→ What is required
In the material below, the lines to repeat exactly run from the one containing "уступок, — сказал" to the very last line, both included.

→ Dataset entries
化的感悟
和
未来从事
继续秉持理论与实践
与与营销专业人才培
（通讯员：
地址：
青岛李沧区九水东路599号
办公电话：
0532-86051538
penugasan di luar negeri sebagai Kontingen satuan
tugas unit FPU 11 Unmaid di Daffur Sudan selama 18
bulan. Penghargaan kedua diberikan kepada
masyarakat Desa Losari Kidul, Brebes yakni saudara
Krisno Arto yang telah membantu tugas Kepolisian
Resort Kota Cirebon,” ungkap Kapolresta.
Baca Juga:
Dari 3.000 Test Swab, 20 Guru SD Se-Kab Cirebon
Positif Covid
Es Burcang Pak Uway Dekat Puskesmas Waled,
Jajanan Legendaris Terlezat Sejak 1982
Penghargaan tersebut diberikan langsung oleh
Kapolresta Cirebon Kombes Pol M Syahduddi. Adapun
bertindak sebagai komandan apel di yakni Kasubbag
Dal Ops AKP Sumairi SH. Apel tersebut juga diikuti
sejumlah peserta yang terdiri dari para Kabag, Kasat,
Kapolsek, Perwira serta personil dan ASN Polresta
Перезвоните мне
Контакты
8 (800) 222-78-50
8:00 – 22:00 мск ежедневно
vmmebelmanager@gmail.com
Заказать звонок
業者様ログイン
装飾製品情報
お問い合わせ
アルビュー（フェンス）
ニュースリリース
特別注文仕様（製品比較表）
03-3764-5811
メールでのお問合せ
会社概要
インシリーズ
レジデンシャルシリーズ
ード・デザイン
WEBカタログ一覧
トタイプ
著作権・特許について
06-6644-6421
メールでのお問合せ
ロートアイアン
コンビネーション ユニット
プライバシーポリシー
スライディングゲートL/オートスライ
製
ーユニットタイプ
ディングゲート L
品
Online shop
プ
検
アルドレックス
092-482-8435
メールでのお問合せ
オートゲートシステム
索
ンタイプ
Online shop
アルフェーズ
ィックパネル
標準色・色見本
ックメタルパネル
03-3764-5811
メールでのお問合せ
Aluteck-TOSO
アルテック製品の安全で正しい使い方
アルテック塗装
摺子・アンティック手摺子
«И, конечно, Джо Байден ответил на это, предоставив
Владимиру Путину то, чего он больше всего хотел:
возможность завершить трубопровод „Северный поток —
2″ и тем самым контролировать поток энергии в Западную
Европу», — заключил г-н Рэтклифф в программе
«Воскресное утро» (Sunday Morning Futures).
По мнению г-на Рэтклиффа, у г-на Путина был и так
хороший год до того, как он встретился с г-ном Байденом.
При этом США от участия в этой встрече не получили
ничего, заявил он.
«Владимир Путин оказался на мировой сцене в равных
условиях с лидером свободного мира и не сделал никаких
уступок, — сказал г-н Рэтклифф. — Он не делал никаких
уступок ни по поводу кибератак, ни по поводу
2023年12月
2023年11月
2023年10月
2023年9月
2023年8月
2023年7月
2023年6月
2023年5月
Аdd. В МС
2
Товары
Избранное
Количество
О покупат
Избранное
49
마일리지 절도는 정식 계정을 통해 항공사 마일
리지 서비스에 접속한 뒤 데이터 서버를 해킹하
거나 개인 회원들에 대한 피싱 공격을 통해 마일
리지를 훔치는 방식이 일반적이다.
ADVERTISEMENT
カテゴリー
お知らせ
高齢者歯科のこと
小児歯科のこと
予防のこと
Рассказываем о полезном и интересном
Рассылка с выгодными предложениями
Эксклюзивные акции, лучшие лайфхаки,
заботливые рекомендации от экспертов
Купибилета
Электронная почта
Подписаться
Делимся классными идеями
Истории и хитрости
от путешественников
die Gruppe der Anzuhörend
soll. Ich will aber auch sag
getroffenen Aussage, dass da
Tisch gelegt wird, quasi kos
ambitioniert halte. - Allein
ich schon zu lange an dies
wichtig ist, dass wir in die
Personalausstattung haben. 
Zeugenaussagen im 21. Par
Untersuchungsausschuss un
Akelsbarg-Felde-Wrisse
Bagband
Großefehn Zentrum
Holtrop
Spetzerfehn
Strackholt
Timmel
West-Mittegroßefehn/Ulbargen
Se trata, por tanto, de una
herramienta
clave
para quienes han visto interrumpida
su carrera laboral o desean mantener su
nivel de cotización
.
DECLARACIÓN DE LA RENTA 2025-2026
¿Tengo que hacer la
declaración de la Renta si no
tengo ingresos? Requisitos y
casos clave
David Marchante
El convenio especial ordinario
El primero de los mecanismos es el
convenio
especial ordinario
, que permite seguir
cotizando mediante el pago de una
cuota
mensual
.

→ Result of the task
уступок, — сказал г-н Рэтклифф. — Он не делал никаких
уступок ни по поводу кибератак, ни по поводу
2023年12月
2023年11月
2023年10月
2023年9月
2023年8月
2023年7月
2023年6月
2023年5月
Аdd. В МС
2
Товары
Избранное
Количество
О покупат
Избранное
49
마일리지 절도는 정식 계정을 통해 항공사 마일
리지 서비스에 접속한 뒤 데이터 서버를 해킹하
거나 개인 회원들에 대한 피싱 공격을 통해 마일
리지를 훔치는 방식이 일반적이다.
ADVERTISEMENT
カテゴリー
お知らせ
高齢者歯科のこと
小児歯科のこと
予防のこと
Рассказываем о полезном и интересном
Рассылка с выгодными предложениями
Эксклюзивные акции, лучшие лайфхаки,
заботливые рекомендации от экспертов
Купибилета
Электронная почта
Подписаться
Делимся классными идеями
Истории и хитрости
от путешественников
die Gruppe der Anzuhörend
soll. Ich will aber auch sag
getroffenen Aussage, dass da
Tisch gelegt wird, quasi kos
ambitioniert halte. - Allein
ich schon zu lange an dies
wichtig ist, dass wir in die
Personalausstattung haben. 
Zeugenaussagen im 21. Par
Untersuchungsausschuss un
Akelsbarg-Felde-Wrisse
Bagband
Großefehn Zentrum
Holtrop
Spetzerfehn
Strackholt
Timmel
West-Mittegroßefehn/Ulbargen
Se trata, por tanto, de una
herramienta
clave
para quienes han visto interrumpida
su carrera laboral o desean mantener su
nivel de cotización
.
DECLARACIÓN DE LA RENTA 2025-2026
¿Tengo que hacer la
declaración de la Renta si no
tengo ingresos? Requisitos y
casos clave
David Marchante
El convenio especial ordinario
El primero de los mecanismos es el
convenio
especial ordinario
, que permite seguir
cotizando mediante el pago de una
cuota
mensual
.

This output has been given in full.